The future is looking grey for foreign property investors in Victoria amid the sharpest 12-month fall in property and housing prices in the state’s history. Foreign investors are set to bear a large brunt of the steep decline in stamp duty revenue the government took in over the previous financial year. Heritage property and residential landowners will also be affected, as the Victorian Government attempts to offset a $5.2 billion shortfall in stamp duty due to the weakening property market. Property prices have fallen by about 10% over the last year, whilst the number of transactions has fallen by about 15% during the same time period, meaning these tax increases come at an inopportune time.
Foreign investor duty will rise from 7% to 8% from July 1 2019, in addition to approximately 3,000 foreign owners having their absentee owner tax rise from 1.5% to 2%. Together, these two tax increases are expected to bring in an additional $330 million to the Victorian economy over the next four years. The increase in foreign investor stamp duty will bring Victoria more in line with other states in Australia, including Queensland (which had foreign investor stamp duty increase to 7% as of July 1 2018) and Western Australia, which will similarly have foreign buyers duty increase to 7% on July 1 2019.
Approximately 1,700 metropolitan Melbourne property owners will also be paying land tax on vacant blocks adjacent to their homes, unless they choose to pay roughly $600 to consolidate titles.
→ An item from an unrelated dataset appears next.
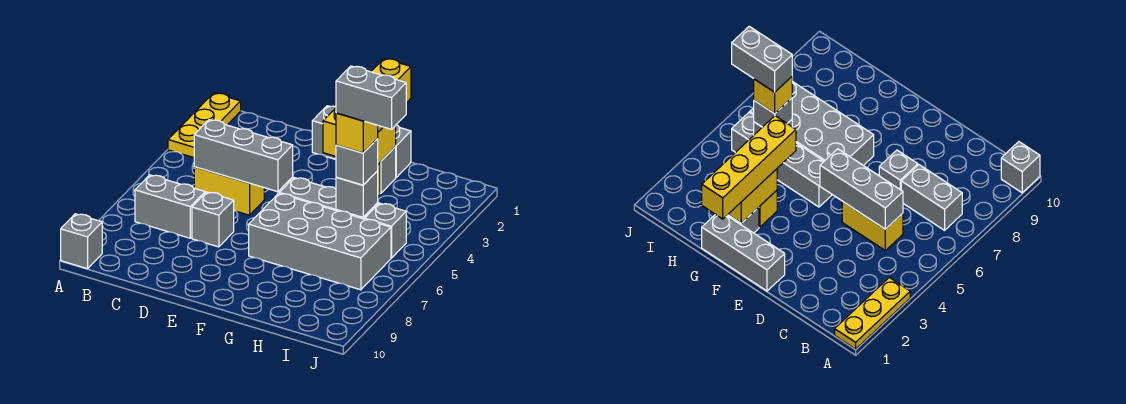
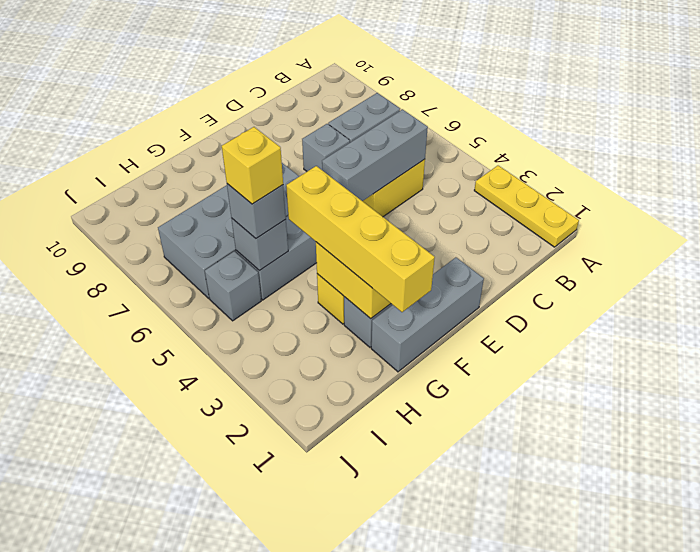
grey brick A10 level 1 -> none
grey brick H5:I5 level 5 -> none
This move, regarded as a crack down on land banking, is intended to target those who do not genuinely use the land as part of their residence.
The Property Council of Australia said that “the tax hikes will hurt local businesses, threaten jobs, and cripple investment opportunities”.
“Global investors will close the door on investment in Victoria because of this decision,” said
Executive Director Cressida Wall describing it as a “short-sighted cash grab”.
Victorian Treasurer Tim Pallas said that the increase in taxes will bring Victoria inline with New South Wales, and that given “Victoria is (home to) almost 50% of all foreign purchases”, aligning with New South Wales “should cause little damage to what is clearly a very enthusiastic foreign purchasing market.” He also expects prices to continue to fall for at least another 12 months.
However, Mr Pallas said that with an interest rate cut on the horizon, and regulators starting to ease lending restrictions, there are “green shoots” that point to a recovery of the Victorian property market.